Another Jewish member of the City Council, Brad Lander (D-Park Slope), wrote a letter to university officials thanking them for their support of Sarsour “in the face of cowardly and baseless attacks on her.”

“I have also had the great honor of working closely with Linda for the past eight years,” Lander wrote. “We worked together to pass the Community Safety Act, to create an Inspector General for the NYPD and prohibit bias-based profiling by law-enforcement officers in NYC. She helped create a truly diverse coalition of African-Americans, Latinos, Muslims, Christians, and Jews. …

“I can assure you she is no anti-Semite.”

Lander acknowledged that he and Sarsour have different views on the Israeli-Palestinian conflict — such as her support of the BDS movement. But he said the “campaign of hate against her — accusing her, without evidence, of being anti-Semitic, or even connected to terrorism — is just that, a campaign of hate.” He noted that while CUNY “has a great history” of encouraging free speech, it erred when it “moved to rescind an award offered to the playwright Tony Kushner, also over his views on Israel. That decision was quickly — and appropriately — reversed. I trust you will learn from history, and welcome Linda with open arms and open minds.”

One of those in the forefront of the move to rescind the award to Kushner, Jeffrey Wiesenfeld, who until three years ago was a CUNY trustee, is also among those in the forefront of the movement to rescind Sarsour’s invitation to deliver the commencement address. He said he sees no difference between a university awarding someone an honorary degree and asking him or her to be the commencement speaker.

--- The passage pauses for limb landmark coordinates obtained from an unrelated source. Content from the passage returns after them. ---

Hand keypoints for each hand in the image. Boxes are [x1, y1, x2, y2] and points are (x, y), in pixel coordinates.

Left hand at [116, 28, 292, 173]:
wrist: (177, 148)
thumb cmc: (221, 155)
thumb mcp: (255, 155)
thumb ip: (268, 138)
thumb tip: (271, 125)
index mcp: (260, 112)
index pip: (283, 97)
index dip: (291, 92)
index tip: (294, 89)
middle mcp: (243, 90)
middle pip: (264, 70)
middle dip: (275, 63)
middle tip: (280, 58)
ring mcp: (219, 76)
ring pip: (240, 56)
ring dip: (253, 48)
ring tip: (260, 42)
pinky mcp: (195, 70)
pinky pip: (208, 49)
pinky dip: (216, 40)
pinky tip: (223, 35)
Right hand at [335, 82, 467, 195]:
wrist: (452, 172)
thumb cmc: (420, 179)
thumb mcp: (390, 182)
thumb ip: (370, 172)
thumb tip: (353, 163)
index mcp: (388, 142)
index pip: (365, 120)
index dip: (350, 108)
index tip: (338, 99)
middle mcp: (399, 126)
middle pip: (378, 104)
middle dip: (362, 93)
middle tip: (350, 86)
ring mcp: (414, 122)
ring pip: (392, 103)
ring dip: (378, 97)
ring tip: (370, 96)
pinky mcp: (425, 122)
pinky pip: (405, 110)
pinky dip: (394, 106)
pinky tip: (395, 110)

“Is this how CUNY wants to be identified — with a woman who supports the stoning of Israelis, who supports Sharia law and the BDS [boycott, divestment and sanctions] movement against Israel?” he asked.

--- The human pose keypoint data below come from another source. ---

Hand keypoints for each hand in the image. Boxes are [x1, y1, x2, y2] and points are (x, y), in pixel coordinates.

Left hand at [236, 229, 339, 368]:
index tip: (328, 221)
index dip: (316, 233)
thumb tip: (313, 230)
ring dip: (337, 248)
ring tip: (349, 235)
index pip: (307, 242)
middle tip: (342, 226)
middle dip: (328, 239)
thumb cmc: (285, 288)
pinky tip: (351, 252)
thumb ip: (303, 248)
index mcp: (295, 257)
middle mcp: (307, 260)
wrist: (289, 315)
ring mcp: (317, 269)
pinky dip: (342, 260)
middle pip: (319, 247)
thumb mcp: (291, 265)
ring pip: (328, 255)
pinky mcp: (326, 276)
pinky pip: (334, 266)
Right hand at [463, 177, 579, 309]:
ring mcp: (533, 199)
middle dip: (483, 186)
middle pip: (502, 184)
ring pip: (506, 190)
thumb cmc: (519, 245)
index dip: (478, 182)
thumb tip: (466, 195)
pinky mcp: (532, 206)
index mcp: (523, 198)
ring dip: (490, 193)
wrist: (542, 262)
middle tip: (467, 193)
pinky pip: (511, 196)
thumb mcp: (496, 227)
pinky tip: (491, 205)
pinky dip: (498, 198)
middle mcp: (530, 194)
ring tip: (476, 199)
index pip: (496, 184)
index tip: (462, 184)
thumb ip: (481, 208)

Wiesenfeld said that when he and others testified before the City Council last year in support of a resolution to condemn the BDS movement, Sarsour arrived with a large crowd of opponents.

“When she was asked whether she supported a two-state solution [to the Israeli-Palestinian conflict], she said they take no position,” he added. “But elsewhere she has said Israel should not exist and she has called for the destruction of Israel.”

But Dr. Ayman El-Mohandes, dean of CUNY’s public health school, sung Sarsour’s praises in a statement on the school’s website this week as one who has been “successful as a community organizer, [been] recognized by national leaders, and who has emphasized women’s health issues in the New York area.”

He pointed out that the White House website cited Sarsour, who lives in Bay Ridge, Brooklyn, for her “strengths in the areas of community development, youth empowerment, community organizing, civic engagement and immigrants’ rights advocacy,” and that she was recently named by Time magazine as one of the 100 most influential people of 2017.

Mohandes concluded by writing that a “diversity of viewpoints and an open exchange of ideas is at the heart of our country’s strength, and our university’s strength. It is why we at CUNY are so committed to academic freedom, a bedrock principle of our university.”

Nevertheless, Assemblyman Dov Hikind (D-Borough Park) said there is ample evidence of Sarsour’s “support for terrorism.”

He cited in particular a picture she posted on Twitter on Oct. 11, 2015, showing a small boy with rocks in both hands as he approached Israeli soldiers in riot gear. She posted the following caption: “The definition of courage.”

“My office is putting out releases about Israelis who have been murdered by rocks,” Hikind said, noting that they include at least one child.

Several CUNY trustees have already expressed their opposition to Sarsour’s selection, among them one who wrote in an email, “Sarsour is an issue we all should be outraged about. No way should she be honored and certainly not from a university of the City of New York.”